> **Exercise objective**
Can you render every line of the records below as a numbered list, leaving out any blank lines?

> **Source data**
— Begin —

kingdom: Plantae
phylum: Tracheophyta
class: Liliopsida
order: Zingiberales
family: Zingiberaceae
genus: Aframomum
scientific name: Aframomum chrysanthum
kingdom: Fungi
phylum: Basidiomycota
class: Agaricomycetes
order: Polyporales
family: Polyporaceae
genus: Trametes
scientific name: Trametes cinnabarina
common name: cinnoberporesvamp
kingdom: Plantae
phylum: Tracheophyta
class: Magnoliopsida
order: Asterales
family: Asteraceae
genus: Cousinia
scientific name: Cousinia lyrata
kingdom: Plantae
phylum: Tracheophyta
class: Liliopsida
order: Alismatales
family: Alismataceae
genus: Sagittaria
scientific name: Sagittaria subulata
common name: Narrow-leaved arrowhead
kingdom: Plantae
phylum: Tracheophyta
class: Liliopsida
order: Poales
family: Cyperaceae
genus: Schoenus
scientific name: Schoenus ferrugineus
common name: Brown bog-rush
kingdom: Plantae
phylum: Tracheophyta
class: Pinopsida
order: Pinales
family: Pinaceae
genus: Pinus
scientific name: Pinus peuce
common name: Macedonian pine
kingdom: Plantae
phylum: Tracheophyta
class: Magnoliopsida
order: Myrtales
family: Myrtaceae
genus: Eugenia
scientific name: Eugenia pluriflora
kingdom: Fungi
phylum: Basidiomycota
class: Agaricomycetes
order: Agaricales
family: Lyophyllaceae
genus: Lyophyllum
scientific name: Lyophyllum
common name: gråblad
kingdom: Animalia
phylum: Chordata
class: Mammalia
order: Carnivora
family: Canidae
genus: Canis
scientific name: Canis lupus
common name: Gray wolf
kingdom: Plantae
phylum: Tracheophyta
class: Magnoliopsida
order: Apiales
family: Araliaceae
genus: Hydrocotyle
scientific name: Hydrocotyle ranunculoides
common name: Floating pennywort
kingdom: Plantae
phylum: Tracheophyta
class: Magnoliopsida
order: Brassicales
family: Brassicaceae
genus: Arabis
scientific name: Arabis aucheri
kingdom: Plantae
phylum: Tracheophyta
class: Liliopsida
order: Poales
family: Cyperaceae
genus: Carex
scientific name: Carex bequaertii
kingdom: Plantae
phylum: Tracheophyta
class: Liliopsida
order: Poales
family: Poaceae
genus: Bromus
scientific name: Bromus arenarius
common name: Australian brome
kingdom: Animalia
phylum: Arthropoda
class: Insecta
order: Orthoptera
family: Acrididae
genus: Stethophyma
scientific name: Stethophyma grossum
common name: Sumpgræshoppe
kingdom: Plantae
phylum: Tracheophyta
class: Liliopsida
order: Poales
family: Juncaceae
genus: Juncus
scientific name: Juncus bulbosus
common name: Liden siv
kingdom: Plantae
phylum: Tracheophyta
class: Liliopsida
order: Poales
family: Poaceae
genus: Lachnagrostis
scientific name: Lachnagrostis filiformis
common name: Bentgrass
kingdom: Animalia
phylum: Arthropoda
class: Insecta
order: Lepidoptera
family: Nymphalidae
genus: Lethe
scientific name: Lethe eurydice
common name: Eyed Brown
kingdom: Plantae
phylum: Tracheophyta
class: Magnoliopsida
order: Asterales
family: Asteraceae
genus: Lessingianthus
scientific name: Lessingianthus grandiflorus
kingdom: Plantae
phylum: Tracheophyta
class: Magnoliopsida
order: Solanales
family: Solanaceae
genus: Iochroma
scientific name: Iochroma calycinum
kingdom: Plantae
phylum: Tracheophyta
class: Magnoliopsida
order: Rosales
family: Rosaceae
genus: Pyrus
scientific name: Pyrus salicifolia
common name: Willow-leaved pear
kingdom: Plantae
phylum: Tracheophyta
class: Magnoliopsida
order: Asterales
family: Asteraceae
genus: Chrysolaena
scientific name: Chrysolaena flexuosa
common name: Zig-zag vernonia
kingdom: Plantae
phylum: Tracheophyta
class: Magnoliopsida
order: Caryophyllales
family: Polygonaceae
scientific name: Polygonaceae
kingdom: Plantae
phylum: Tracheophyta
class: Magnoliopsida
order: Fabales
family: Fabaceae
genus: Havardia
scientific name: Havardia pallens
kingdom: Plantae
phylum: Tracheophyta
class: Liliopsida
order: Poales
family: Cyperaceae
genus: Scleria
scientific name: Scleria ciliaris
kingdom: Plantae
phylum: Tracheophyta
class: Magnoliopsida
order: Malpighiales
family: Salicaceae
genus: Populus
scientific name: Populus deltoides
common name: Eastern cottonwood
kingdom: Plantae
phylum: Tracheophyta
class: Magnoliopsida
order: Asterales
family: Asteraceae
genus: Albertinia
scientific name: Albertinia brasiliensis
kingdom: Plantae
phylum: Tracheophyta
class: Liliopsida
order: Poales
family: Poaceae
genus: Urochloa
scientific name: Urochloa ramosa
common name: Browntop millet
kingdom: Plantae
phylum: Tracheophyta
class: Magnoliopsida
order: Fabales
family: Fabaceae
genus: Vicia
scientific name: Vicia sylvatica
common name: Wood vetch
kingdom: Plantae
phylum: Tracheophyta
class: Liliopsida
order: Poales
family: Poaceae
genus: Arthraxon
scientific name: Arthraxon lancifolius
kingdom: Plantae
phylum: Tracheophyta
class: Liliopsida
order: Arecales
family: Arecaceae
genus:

— End —

> **Exercise answer**
1. kingdom: Plantae
2. phylum: Tracheophyta
3. class: Liliopsida
4. order: Zingiberales
5. family: Zingiberaceae
6. genus: Aframomum
7. scientific name: Aframomum chrysanthum
8. kingdom: Fungi
9. phylum: Basidiomycota
10. class: Agaricomycetes
11. order: Polyporales
12. family: Polyporaceae
13. genus: Trametes
14. scientific name: Trametes cinnabarina
15. common name: cinnoberporesvamp
16. kingdom: Plantae
17. phylum: Tracheophyta
18. class: Magnoliopsida
19. order: Asterales
20. family: Asteraceae
21. genus: Cousinia
22. scientific name: Cousinia lyrata
23. kingdom: Plantae
24. phylum: Tracheophyta
25. class: Liliopsida
26. order: Alismatales
27. family: Alismataceae
28. genus: Sagittaria
29. scientific name: Sagittaria subulata
30. common name: Narrow-leaved arrowhead
31. kingdom: Plantae
32. phylum: Tracheophyta
33. class: Liliopsida
34. order: Poales
35. family: Cyperaceae
36. genus: Schoenus
37. scientific name: Schoenus ferrugineus
38. common name: Brown bog-rush
39. kingdom: Plantae
40. phylum: Tracheophyta
41. class: Pinopsida
42. order: Pinales
43. family: Pinaceae
44. genus: Pinus
45. scientific name: Pinus peuce
46. common name: Macedonian pine
47. kingdom: Plantae
48. phylum: Tracheophyta
49. class: Magnoliopsida
50. order: Myrtales
51. family: Myrtaceae
52. genus: Eugenia
53. scientific name: Eugenia pluriflora
54. kingdom: Fungi
55. phylum: Basidiomycota
56. class: Agaricomycetes
57. order: Agaricales
58. family: Lyophyllaceae
59. genus: Lyophyllum
60. scientific name: Lyophyllum
61. common name: gråblad
62. kingdom: Animalia
63. phylum: Chordata
64. class: Mammalia
65. order: Carnivora
66. family: Canidae
67. genus: Canis
68. scientific name: Canis lupus
69. common name: Gray wolf
70. kingdom: Plantae
71. phylum: Tracheophyta
72. class: Magnoliopsida
73. order: Apiales
74. family: Araliaceae
75. genus: Hydrocotyle
76. scientific name: Hydrocotyle ranunculoides
77. common name: Floating pennywort
78. kingdom: Plantae
79. phylum: Tracheophyta
80. class: Magnoliopsida
81. order: Brassicales
82. family: Brassicaceae
83. genus: Arabis
84. scientific name: Arabis aucheri
85. kingdom: Plantae
86. phylum: Tracheophyta
87. class: Liliopsida
88. order: Poales
89. family: Cyperaceae
90. genus: Carex
91. scientific name: Carex bequaertii
92. kingdom: Plantae
93. phylum: Tracheophyta
94. class: Liliopsida
95. order: Poales
96. family: Poaceae
97. genus: Bromus
98. scientific name: Bromus arenarius
99. common name: Australian brome
100. kingdom: Animalia
101. phylum: Arthropoda
102. class: Insecta
103. order: Orthoptera
104. family: Acrididae
105. genus: Stethophyma
106. scientific name: Stethophyma grossum
107. common name: Sumpgræshoppe
108. kingdom: Plantae
109. phylum: Tracheophyta
110. class: Liliopsida
111. order: Poales
112. family: Juncaceae
113. genus: Juncus
114. scientific name: Juncus bulbosus
115. common name: Liden siv
116. kingdom: Plantae
117. phylum: Tracheophyta
118. class: Liliopsida
119. order: Poales
120. family: Poaceae
121. genus: Lachnagrostis
122. scientific name: Lachnagrostis filiformis
123. common name: Bentgrass
124. kingdom: Animalia
125. phylum: Arthropoda
126. class: Insecta
127. order: Lepidoptera
128. family: Nymphalidae
129. genus: Lethe
130. scientific name: Lethe eurydice
131. common name: Eyed Brown
132. kingdom: Plantae
133. phylum: Tracheophyta
134. class: Magnoliopsida
135. order: Asterales
136. family: Asteraceae
137. genus: Lessingianthus
138. scientific name: Lessingianthus grandiflorus
139. kingdom: Plantae
140. phylum: Tracheophyta
141. class: Magnoliopsida
142. order: Solanales
143. family: Solanaceae
144. genus: Iochroma
145. scientific name: Iochroma calycinum
146. kingdom: Plantae
147. phylum: Tracheophyta
148. class: Magnoliopsida
149. order: Rosales
150. family: Rosaceae
151. genus: Pyrus
152. scientific name: Pyrus salicifolia
153. common name: Willow-leaved pear
154. kingdom: Plantae
155. phylum: Tracheophyta
156. class: Magnoliopsida
157. order: Asterales
158. family: Asteraceae
159. genus: Chrysolaena
160. scientific name: Chrysolaena flexuosa
161. common name: Zig-zag vernonia
162. kingdom: Plantae
163. phylum: Tracheophyta
164. class: Magnoliopsida
165. order: Caryophyllales
166. family: Polygonaceae
167. scientific name: Polygonaceae
168. kingdom: Plantae
169. phylum: Tracheophyta
170. class: Magnoliopsida
171. order: Fabales
172. family: Fabaceae
173. genus: Havardia
174. scientific name: Havardia pallens
175. kingdom: Plantae
176. phylum: Tracheophyta
177. class: Liliopsida
178. order: Poales
179. family: Cyperaceae
180. genus: Scleria
181. scientific name: Scleria ciliaris
182. kingdom: Plantae
183. phylum: Tracheophyta
184. class: Magnoliopsida
185. order: Malpighiales
186. family: Salicaceae
187. genus: Populus
188. scientific name: Populus deltoides
189. common name: Eastern cottonwood
190. kingdom: Plantae
191. phylum: Tracheophyta
192. class: Magnoliopsida
193. order: Asterales
194. family: Asteraceae
195. genus: Albertinia
196. scientific name: Albertinia brasiliensis
197. kingdom: Plantae
198. phylum: Tracheophyta
199. class: Liliopsida
200. order: Poales
201. family: Poaceae
202. genus: Urochloa
203. scientific name: Urochloa ramosa
204. common name: Browntop millet
205. kingdom: Plantae
206. phylum: Tracheophyta
207. class: Magnoliopsida
208. order: Fabales
209. family: Fabaceae
210. genus: Vicia
211. scientific name: Vicia sylvatica
212. common name: Wood vetch
213. kingdom: Plantae
214. phylum: Tracheophyta
215. class: Liliopsida
216. order: Poales
217. family: Poaceae
218. genus: Arthraxon
219. scientific name: Arthraxon lancifolius
220. kingdom: Plantae
221. phylum: Tracheophyta
222. class: Liliopsida
223. order: Arecales
224. family: Arecaceae
225. genus:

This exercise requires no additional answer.